▼

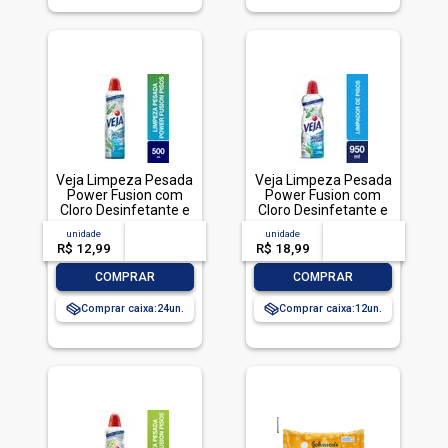
Veja Limpeza Pesada
Veja Limpeza Pesada
Power Fusion com
Power Fusion com
Cloro Desinfetante e
Cloro Desinfetante e
Limpador 500mL
Limpador 950mL
unidade
acima de
--
unidade
acima de
--
R$ 12,99
-- --,--
un.
R$ 18,99
-- --,--
un.
-
+
-
+
COMPRAR
COMPRAR
Comprar caixa:
24
Comprar caixa:
12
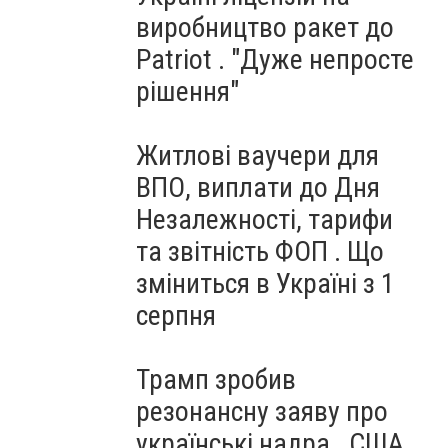
виробництво ракет до
Patriot . "Дуже непросте
рішення"
Житлові ваучери для
ВПО, виплати до Дня
Незалежності, тарифи
та звітність ФОП . Що
зміниться в Україні з 1
серпня
Трамп зробив
резонансну заяву про
українські надра . США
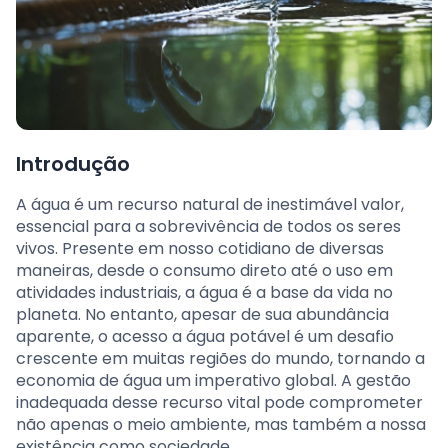
Introdução
A água é um recurso natural de inestimável valor,
essencial para a sobrevivência de todos os seres
vivos. Presente em nosso cotidiano de diversas
maneiras, desde o consumo direto até o uso em
atividades industriais, a água é a base da vida no
planeta. No entanto, apesar de sua abundância
aparente, o acesso a água potável é um desafio
crescente em muitas regiões do mundo, tornando a
economia de água um imperativo global. A gestão
inadequada desse recurso vital pode comprometer
não apenas o meio ambiente, mas também a nossa
existência como sociedade.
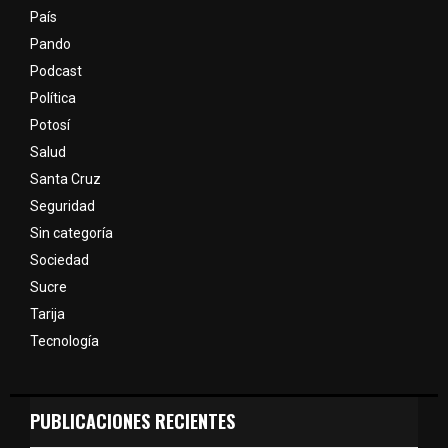
País
Pando
Podcast
Política
Potosí
Salud
Santa Cruz
Seguridad
Sin categoría
Sociedad
Sucre
Tarija
Tecnología
PUBLICACIONES RECIENTES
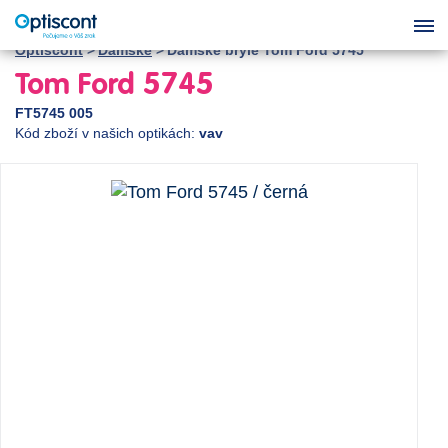
Optiscont
Dámské
Dámské brýle Tom Ford 5745
Tom Ford 5745
FT5745 005
Kód zboží v našich optikách:
vav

▲

Render the text of all the records above as a single numbered list with one line per item, omitting blank lines and leaving the pictures out.

1. Veja Limpeza Pesada
2. Veja Limpeza Pesada
3. Power Fusion com
4. Power Fusion com
5. Cloro Desinfetante e
6. Cloro Desinfetante e
7. Limpador 500mL
8. Limpador 950mL
9. unidade
10. acima de
11. --
12. unidade
13. acima de
14. --
15. R$ 12,99
16. -- --,--
17. un.
18. R$ 18,99
19. -- --,--
20. un.
21. -
22. +
23. -
24. +
25. COMPRAR
26. COMPRAR
27. Comprar caixa:
28. 24
29. Comprar caixa:
30. 12
31. виробництво ракет до
32. Patriot . "Дуже непросте
33. рішення"
34. Житлові ваучери для
35. ВПО, виплати до Дня
36. Незалежності, тарифи
37. та звітність ФОП . Що
38. зміниться в Україні з 1
39. серпня
40. Трамп зробив
41. резонансну заяву про
42. українські надра . США
43. Introdução
44. A água é um recurso natural de inestimável valor,
45. essencial para a sobrevivência de todos os seres
46. vivos. Presente em nosso cotidiano de diversas
47. maneiras, desde o consumo direto até o uso em
48. atividades industriais, a água é a base da vida no
49. planeta. No entanto, apesar de sua abundância
50. aparente, o acesso a água potável é um desafio
51. crescente em muitas regiões do mundo, tornando a
52. economia de água um imperativo global. A gestão
53. inadequada desse recurso vital pode comprometer
54. não apenas o meio ambiente, mas também a nossa
55. existência como sociedade.
56. País
57. Pando
58. Podcast
59. Política
60. Potosí
61. Salud
62. Santa Cruz
63. Seguridad
64. Sin categoría
65. Sociedad
66. Sucre
67. Tarija
68. Tecnología
69. PUBLICACIONES RECIENTES
70. Optiscont
71. Dámské
72. Dámské brýle Tom Ford 5745
73. Tom Ford 5745
74. FT5745 005
75. Kód zboží v našich optikách:
76. vav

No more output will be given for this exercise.